=== Brano mostrato ===

La globalizzazione dei prodotti culturali, con tutto ciò che porta di positivo, ovvero una feconda ibridazione, e di negativo, ovvero una standardizzazione di storie e stili visivi, «genera mostri», per dirla con le parole della famosa incisione di Francisco Goya. In questo caso i mostri sono quelli di un manga atipico, più affine del solito ai toni e agli immaginari del fumetto occidentale.

Scritto e disegnato in modo molto interessante in un bianco e nero espressivamente netto, Girl from the Other Side, ha un sottotitolo altrettanto significante: Siùil-a-Run (“Torna da me”) è infatti il titolo evocativo di una canzone irlandese di fine Seicento, un’invocazione di una ragazza disperata all’amato, andato in guerra in Francia, per farlo tornare da lei. Bastano titolo e sottotitolo a dichiarare la vocazione di questo manga a vivere in equilibrio tra mondi diversi, oscillando tra atmosfere e riferimenti culturali sia di matrice orientale che occidentale.
Yoshida Ayumu in arte Nagabe, l’autore dell’opera arrivata in Italia al quarto volume pubblicato da J-Pop Manga, mette in scena un drammatico dark fantasy. Il cuore della narrazione percorre la strada tradizionale della distinzione manichea fra il Bene e il Male, della luce e dell’oscurità, del bianco e del nero destinati perennemente allo scontro e alla separazione. Ma, probabilmente, anche al ritorno all’equilibrio e all’armonia, che testimonia dell’interdipendenza di queste figure retoriche.

=== Materiale mostrato ===

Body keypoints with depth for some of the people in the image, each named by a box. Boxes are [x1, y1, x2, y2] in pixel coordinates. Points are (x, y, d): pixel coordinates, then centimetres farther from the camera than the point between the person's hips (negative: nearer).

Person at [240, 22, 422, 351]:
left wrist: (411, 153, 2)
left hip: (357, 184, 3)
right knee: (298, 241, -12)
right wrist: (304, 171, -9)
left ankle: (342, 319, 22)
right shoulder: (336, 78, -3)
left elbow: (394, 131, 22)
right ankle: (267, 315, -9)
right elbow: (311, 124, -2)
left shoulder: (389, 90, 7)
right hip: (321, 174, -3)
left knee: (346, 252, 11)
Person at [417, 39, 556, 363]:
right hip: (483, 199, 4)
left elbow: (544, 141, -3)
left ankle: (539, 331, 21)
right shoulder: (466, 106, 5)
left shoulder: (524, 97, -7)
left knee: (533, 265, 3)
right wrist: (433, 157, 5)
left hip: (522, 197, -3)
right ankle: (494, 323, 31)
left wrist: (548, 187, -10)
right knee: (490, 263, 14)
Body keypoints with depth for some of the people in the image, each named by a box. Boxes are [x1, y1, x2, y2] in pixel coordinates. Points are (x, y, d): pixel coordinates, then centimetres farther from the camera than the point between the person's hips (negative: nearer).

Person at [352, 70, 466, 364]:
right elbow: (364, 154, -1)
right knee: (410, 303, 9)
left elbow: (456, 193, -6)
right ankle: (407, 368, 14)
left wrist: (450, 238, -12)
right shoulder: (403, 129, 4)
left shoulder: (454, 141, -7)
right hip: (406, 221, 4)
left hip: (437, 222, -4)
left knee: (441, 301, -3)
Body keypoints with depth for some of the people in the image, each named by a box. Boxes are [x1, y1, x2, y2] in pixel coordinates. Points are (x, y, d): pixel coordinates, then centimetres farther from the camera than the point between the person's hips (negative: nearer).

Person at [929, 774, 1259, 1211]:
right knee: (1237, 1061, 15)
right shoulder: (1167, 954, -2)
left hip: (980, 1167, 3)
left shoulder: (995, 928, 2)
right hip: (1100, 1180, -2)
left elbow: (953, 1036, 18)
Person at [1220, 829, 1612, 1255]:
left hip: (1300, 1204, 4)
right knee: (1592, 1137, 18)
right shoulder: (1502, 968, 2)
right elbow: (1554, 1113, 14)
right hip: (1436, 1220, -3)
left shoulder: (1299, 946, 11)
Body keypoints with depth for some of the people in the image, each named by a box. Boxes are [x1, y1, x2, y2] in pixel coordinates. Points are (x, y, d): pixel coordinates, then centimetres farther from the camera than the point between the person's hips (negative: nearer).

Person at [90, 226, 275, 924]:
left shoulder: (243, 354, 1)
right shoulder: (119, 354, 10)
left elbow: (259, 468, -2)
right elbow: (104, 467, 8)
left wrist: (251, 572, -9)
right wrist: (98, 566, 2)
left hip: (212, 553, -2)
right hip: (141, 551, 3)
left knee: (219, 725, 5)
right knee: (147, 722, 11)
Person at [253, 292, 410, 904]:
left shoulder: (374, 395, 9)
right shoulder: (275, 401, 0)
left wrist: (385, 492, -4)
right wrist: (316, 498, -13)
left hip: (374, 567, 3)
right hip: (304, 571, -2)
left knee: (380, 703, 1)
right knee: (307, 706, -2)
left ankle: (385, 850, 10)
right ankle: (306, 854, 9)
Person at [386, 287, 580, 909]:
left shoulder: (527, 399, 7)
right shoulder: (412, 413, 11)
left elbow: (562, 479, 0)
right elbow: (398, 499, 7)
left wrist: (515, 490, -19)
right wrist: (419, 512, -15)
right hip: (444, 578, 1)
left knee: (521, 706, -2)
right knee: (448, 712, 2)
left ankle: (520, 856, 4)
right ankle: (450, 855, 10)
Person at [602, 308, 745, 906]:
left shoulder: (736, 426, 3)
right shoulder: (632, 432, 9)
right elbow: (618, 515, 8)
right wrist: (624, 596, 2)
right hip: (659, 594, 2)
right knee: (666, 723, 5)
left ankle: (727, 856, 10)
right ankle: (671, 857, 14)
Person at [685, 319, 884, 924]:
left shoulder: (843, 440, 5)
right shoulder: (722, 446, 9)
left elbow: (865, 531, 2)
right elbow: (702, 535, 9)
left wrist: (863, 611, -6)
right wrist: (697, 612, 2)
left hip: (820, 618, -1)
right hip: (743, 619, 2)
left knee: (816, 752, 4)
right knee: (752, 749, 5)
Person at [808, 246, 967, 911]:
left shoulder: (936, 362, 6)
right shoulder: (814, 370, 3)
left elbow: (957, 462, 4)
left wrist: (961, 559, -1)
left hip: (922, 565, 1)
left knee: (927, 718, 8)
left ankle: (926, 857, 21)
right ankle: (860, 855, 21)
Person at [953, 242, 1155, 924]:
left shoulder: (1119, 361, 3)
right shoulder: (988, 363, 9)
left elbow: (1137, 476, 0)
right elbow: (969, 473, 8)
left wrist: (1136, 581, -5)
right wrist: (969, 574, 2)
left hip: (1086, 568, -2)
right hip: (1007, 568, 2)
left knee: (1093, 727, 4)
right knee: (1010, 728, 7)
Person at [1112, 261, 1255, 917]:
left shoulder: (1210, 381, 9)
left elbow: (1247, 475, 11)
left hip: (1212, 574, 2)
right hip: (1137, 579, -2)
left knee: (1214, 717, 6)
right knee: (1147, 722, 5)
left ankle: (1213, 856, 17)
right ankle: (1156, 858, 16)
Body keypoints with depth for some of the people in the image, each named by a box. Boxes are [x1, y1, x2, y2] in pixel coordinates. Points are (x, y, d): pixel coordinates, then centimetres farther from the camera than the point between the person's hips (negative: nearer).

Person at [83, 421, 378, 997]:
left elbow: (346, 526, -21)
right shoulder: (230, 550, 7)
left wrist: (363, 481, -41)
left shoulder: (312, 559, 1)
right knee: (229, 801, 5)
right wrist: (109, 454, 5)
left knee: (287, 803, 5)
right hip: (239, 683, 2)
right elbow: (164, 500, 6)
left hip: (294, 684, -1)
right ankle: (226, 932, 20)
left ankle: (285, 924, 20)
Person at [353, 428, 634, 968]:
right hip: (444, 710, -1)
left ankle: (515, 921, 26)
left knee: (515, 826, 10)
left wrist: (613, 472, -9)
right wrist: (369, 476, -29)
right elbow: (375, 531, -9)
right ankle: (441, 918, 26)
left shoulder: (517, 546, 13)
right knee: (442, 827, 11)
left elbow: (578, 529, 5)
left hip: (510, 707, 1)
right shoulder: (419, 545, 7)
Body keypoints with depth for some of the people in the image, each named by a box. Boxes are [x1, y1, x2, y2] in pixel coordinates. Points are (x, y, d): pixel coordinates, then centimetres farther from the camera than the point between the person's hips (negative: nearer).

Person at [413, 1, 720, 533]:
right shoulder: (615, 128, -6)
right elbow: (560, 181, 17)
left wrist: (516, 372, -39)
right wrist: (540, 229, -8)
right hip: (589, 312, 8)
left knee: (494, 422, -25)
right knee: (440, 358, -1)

===

Elenco dei compiti.
A. Secondo il testo sul manga, quale editore pubblica l'opera in Italia?
B. Modifica il testo sul manga da "Yoshida Ayumu in" fino a "queste figure retoriche." compreso, sostituendo "dark fantasy" con "horror gotico".

Risultati per compito.
A. J-Pop Manga.

B.
Yoshida Ayumu in arte Nagabe, l’autore dell’opera arrivata in Italia al quarto volume pubblicato da J-Pop Manga, mette in scena un drammatico horror gotico. Il cuore della narrazione percorre la strada tradizionale della distinzione manichea fra il Bene e il Male, della luce e dell’oscurità, del bianco e del nero destinati perennemente allo scontro e alla separazione. Ma, probabilmente, anche al ritorno all’equilibrio e all’armonia, che testimonia dell’interdipendenza di queste figure retoriche.